To test this, I wrote a Identity Mapper (which writes the input as-is to the output). In the driver, you explicitly specify the input format as your custom input format.
For e.g., I have specified the input format as:
job.setInputFormatClass(MultiLineInputFormat.class); // This is my custom class for InputFormat and RecordReader
Following is the code:
package com.myorg.hadooptests;
import org.apache.hadoop.conf.Configuration;
import org.apache.hadoop.fs.Path;
import org.apache.hadoop.io.LongWritable;
import org.apache.hadoop.io.NullWritable;
import org.apache.hadoop.io.Text;
import org.apache.hadoop.mapreduce.Job;
import org.apache.hadoop.mapreduce.Mapper;
import org.apache.hadoop.mapreduce.lib.input.FileInputFormat;
import org.apache.hadoop.mapreduce.lib.output.FileOutputFormat;
import java.io.IOException;
public class MultiLineDemo {
public static class MultiLineMapper
extends Mapper<LongWritable, Text , Text, NullWritable> {
public void map(LongWritable key, Text value, Context context) throws IOException, InterruptedException {
context.write(value, NullWritable.get());
}
}
public static void main(String[] args) throws Exception {
Configuration conf = new Configuration();
Job job = Job.getInstance(conf, "MultiLineMapper");
job.setInputFormatClass(MultiLineInputFormat.class);
job.setJarByClass(MultiLineDemo.class);
job.setMapperClass(MultiLineMapper.class);
job.setOutputKeyClass(Text.class);
job.setOutputValueClass(NullWritable.class);
FileInputFormat.addInputPath(job, new Path("/in/in8.txt"));
FileOutputFormat.setOutputPath(job, new Path("/out/"));
job.waitForCompletion(true);
}
}
I ran this on the following input. The input records match the output records exactly. You can see that 2nd field in each record, contains new lines ("\n"), but still entire record is returned in the output.

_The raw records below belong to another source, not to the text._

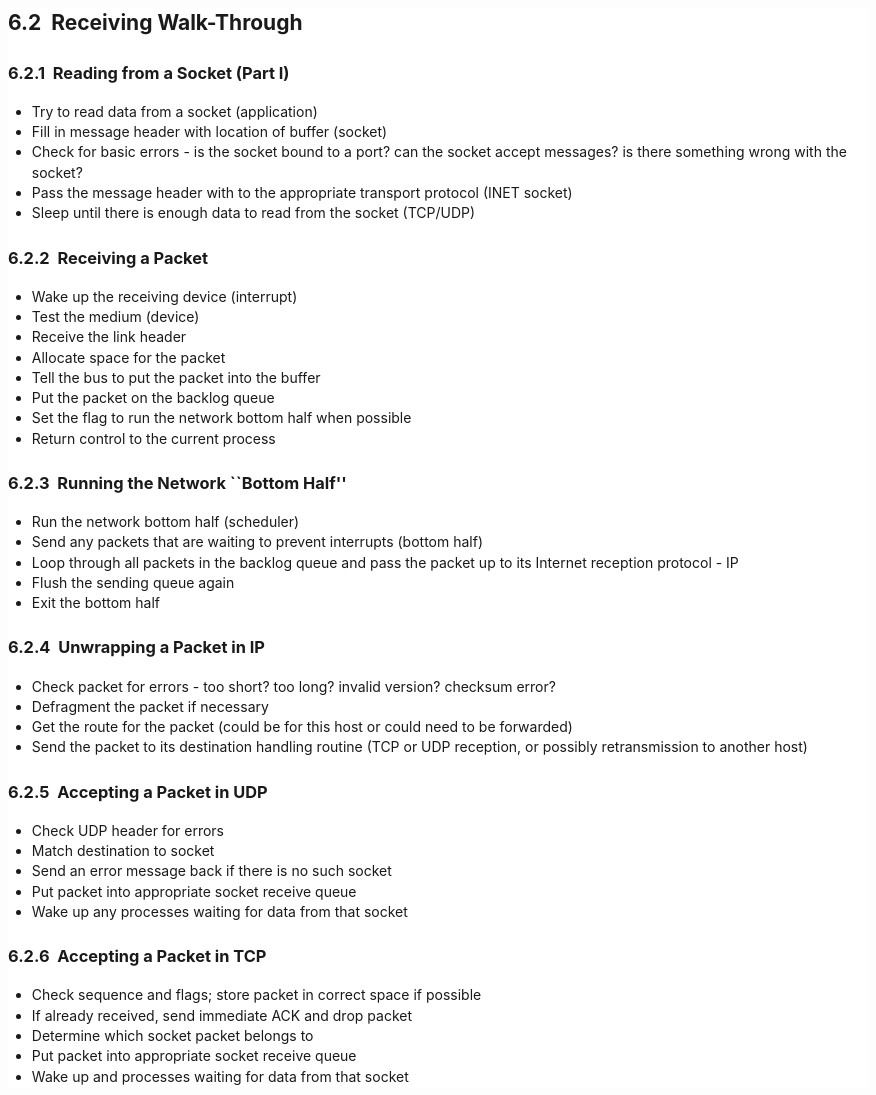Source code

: ## 6.2  Receiving Walk-Through

### 6.2.1  Reading from a Socket (Part I)

-   Try to read data from a socket (application)
-   Fill in message header with location of buffer (socket)
-   Check for basic errors - is the socket bound to a port? can the socket accept messages? is there something wrong with the socket?
-   Pass the message header with to the appropriate transport protocol (INET socket)
-   Sleep until there is enough data to read from the socket (TCP/UDP)

### 6.2.2  Receiving a Packet

-   Wake up the receiving device (interrupt)
-   Test the medium (device)
-   Receive the link header
-   Allocate space for the packet
-   Tell the bus to put the packet into the buffer
-   Put the packet on the backlog queue
-   Set the flag to run the network bottom half when possible
-   Return control to the current process

### 6.2.3  Running the Network ``Bottom Half''

-   Run the network bottom half (scheduler)
-   Send any packets that are waiting to prevent interrupts (bottom half)
-   Loop through all packets in the backlog queue and pass the packet up to its Internet reception protocol - IP
-   Flush the sending queue again
-   Exit the bottom half

### 6.2.4  Unwrapping a Packet in IP

-   Check packet for errors - too short? too long? invalid version? checksum error?
-   Defragment the packet if necessary
-   Get the route for the packet (could be for this host or could need to be forwarded)
-   Send the packet to its destination handling routine (TCP or UDP reception, or possibly retransmission to another host)

### 6.2.5  Accepting a Packet in UDP

-   Check UDP header for errors
-   Match destination to socket
-   Send an error message back if there is no such socket
-   Put packet into appropriate socket receive queue
-   Wake up any processes waiting for data from that socket

### 6.2.6  Accepting a Packet in TCP

-   Check sequence and flags; store packet in correct space if possible
-   If already received, send immediate ACK and drop packet
-   Determine which socket packet belongs to
-   Put packet into appropriate socket receive queue
-   Wake up and processes waiting for data from that socket
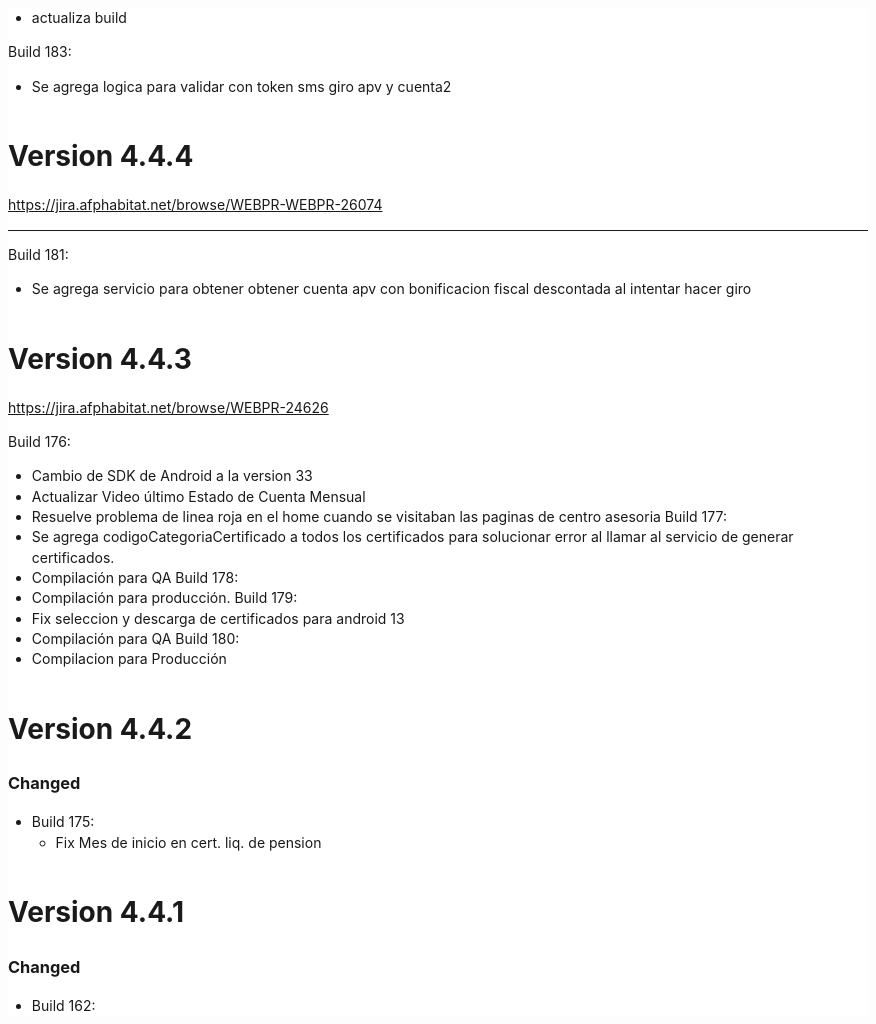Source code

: - actualiza build

Build 183:

- Se agrega logica para validar con token sms giro apv y cuenta2

# Version 4.4.4

<https://jira.afphabitat.net/browse/WEBPR-WEBPR-26074>

---

Build 181:

- Se agrega servicio para obtener obtener cuenta apv con bonificacion fiscal descontada al intentar hacer giro

# Version 4.4.3

<https://jira.afphabitat.net/browse/WEBPR-24626>

Build 176:

- Cambio de SDK de Android a la version 33
- Actualizar Video último Estado de Cuenta Mensual
- Resuelve problema de linea roja en el home cuando se visitaban las paginas de centro asesoria
  Build 177:
- Se agrega codigoCategoriaCertificado a todos los certificados para solucionar error al llamar al servicio de generar certificados.
- Compilación para QA
  Build 178:
- Compilación para producción.
  Build 179:
- Fix seleccion y descarga de certificados para android 13
- Compilación para QA
  Build 180:
- Compilacion para Producción

# Version 4.4.2

### Changed

- Build 175:
  - Fix Mes de inicio en cert. liq. de pension

# Version 4.4.1

### Changed

- Build 162:
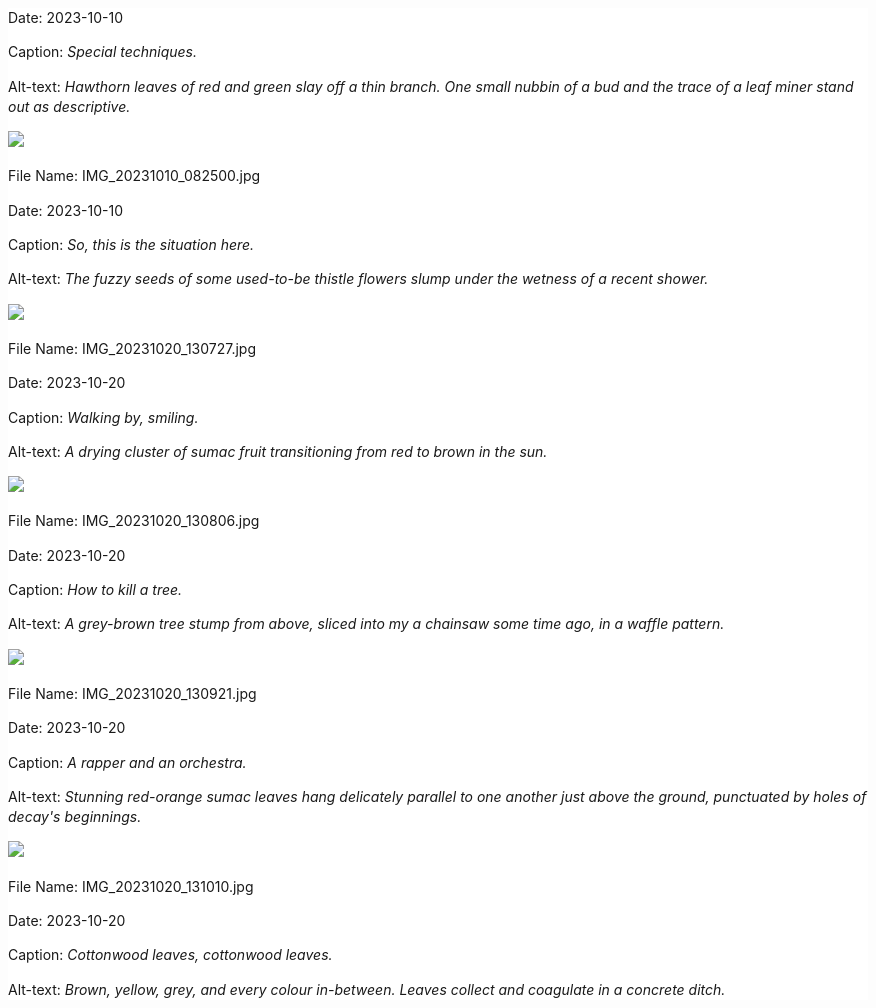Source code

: Date: 2023-10-10

Caption: *Special techniques.*

Alt-text: *Hawthorn leaves of red and green slay off a thin branch. One small nubbin of a bud and the trace of a leaf miner stand out as descriptive.*

![](https://raw.githubusercontent.com/deniledam/thesis-images-2023/main/IMG_20231010_082500.jpg)

File Name: IMG_20231010_082500.jpg

Date: 2023-10-10

Caption: *So, this is the situation here.*

Alt-text: *The fuzzy seeds of some used-to-be thistle flowers slump under the wetness of a recent shower.*

![](https://raw.githubusercontent.com/deniledam/thesis-images-2023/main/IMG_20231020_130727.jpg)

File Name: IMG_20231020_130727.jpg

Date: 2023-10-20

Caption: *Walking by, smiling.*

Alt-text: *A drying cluster of sumac fruit transitioning from red to brown in the sun.*

![](https://raw.githubusercontent.com/deniledam/thesis-images-2023/main/IMG_20231020_130806.jpg)

File Name: IMG_20231020_130806.jpg

Date: 2023-10-20

Caption: *How to kill a tree.*

Alt-text: *A grey-brown tree stump from above, sliced into my a chainsaw some time ago, in a waffle pattern.*

![](https://raw.githubusercontent.com/deniledam/thesis-images-2023/main/IMG_20231020_130921.jpg)

File Name: IMG_20231020_130921.jpg

Date: 2023-10-20

Caption: *A rapper and an orchestra.*

Alt-text: *Stunning red-orange sumac leaves hang delicately parallel to one another just above the ground, punctuated by holes of decay's beginnings.*

![](https://raw.githubusercontent.com/deniledam/thesis-images-2023/main/IMG_20231020_131010.jpg)

File Name: IMG_20231020_131010.jpg

Date: 2023-10-20

Caption: *Cottonwood leaves, cottonwood leaves.*

Alt-text: *Brown, yellow, grey, and every colour in-between. Leaves collect and coagulate in a concrete ditch.*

E:\HadoopTests\target>hadoop fs -cat /in/in8.txt
1 "post1 \n" 3
1 "post2 \n post2 \n" 3
4 "post3 \n post3 \n post3 \n" 6
1 "post4 \n post4 \n post4 \n post4 \n" 6
E:\HadoopTests\target>hadoop fs -cat /out/*
1 "post1 \n" 3
1 "post2 \n post2 \n" 3
1 "post4 \n post4 \n post4 \n post4 \n" 6
4 "post3 \n post3 \n post3 \n" 6
Note: I wrote this code for demo purpose. You need to handle the corner cases (if any) and optimize the code (if there is a scope for optimization).